__ENTRIES PROVIDED__.
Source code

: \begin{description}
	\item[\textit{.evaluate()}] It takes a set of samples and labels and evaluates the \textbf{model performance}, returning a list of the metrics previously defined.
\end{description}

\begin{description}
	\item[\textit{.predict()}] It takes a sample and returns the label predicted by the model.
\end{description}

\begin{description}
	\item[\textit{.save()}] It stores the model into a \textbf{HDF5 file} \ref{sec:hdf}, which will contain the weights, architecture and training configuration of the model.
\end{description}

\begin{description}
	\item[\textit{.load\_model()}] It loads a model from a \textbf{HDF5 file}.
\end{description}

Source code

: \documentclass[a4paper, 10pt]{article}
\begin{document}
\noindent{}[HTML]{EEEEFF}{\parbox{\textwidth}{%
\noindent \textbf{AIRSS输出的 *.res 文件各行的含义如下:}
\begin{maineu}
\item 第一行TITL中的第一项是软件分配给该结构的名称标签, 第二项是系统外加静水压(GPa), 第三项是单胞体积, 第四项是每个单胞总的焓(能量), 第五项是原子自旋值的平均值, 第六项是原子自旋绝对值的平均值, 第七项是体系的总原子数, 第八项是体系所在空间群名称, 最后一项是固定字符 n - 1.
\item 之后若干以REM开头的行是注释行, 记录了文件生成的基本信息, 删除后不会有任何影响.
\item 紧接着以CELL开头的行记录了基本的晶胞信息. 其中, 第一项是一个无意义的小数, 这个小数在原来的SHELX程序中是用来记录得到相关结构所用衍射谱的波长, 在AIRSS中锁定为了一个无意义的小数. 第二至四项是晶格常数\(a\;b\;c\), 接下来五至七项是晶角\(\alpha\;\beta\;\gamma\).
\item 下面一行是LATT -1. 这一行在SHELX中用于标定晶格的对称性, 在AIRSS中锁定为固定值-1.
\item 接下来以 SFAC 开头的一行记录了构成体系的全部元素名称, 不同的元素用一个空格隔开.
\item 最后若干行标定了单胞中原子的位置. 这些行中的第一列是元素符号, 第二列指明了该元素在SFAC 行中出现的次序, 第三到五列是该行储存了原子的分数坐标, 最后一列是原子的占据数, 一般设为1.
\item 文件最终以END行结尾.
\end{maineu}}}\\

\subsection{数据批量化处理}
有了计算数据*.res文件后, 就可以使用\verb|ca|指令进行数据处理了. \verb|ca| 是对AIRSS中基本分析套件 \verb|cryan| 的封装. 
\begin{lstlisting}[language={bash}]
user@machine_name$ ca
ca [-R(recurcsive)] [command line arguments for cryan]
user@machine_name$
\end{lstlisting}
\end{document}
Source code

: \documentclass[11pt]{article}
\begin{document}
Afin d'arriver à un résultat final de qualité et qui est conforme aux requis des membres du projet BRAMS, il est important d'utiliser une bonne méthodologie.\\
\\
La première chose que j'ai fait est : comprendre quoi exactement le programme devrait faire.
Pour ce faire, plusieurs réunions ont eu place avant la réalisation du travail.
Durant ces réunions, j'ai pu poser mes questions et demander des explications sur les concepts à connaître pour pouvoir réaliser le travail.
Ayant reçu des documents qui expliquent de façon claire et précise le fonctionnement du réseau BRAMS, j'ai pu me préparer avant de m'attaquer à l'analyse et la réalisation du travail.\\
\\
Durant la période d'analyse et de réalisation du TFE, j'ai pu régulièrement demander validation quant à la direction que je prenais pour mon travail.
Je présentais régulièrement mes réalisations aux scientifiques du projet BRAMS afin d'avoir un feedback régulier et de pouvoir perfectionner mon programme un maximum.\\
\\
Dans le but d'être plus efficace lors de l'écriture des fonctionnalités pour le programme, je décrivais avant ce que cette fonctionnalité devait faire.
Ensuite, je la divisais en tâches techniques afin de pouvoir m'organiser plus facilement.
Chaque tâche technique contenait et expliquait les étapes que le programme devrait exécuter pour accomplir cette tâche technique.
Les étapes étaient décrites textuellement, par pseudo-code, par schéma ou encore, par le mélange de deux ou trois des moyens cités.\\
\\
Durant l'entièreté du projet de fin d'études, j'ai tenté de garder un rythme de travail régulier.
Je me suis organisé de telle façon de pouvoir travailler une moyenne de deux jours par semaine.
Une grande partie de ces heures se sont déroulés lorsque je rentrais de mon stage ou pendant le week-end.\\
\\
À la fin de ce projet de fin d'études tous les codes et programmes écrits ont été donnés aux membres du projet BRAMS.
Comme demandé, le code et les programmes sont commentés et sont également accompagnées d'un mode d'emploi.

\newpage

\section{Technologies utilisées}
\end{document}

__EXERCISE AIM__. Every line above that holds the string "études" should be copied into the answer.

__SOLUTION__.
Durant l'entièreté du projet de fin d'études, j'ai tenté de garder un rythme de travail régulier.
À la fin de ce projet de fin d'études tous les codes et programmes écrits ont été donnés aux membres du projet BRAMS.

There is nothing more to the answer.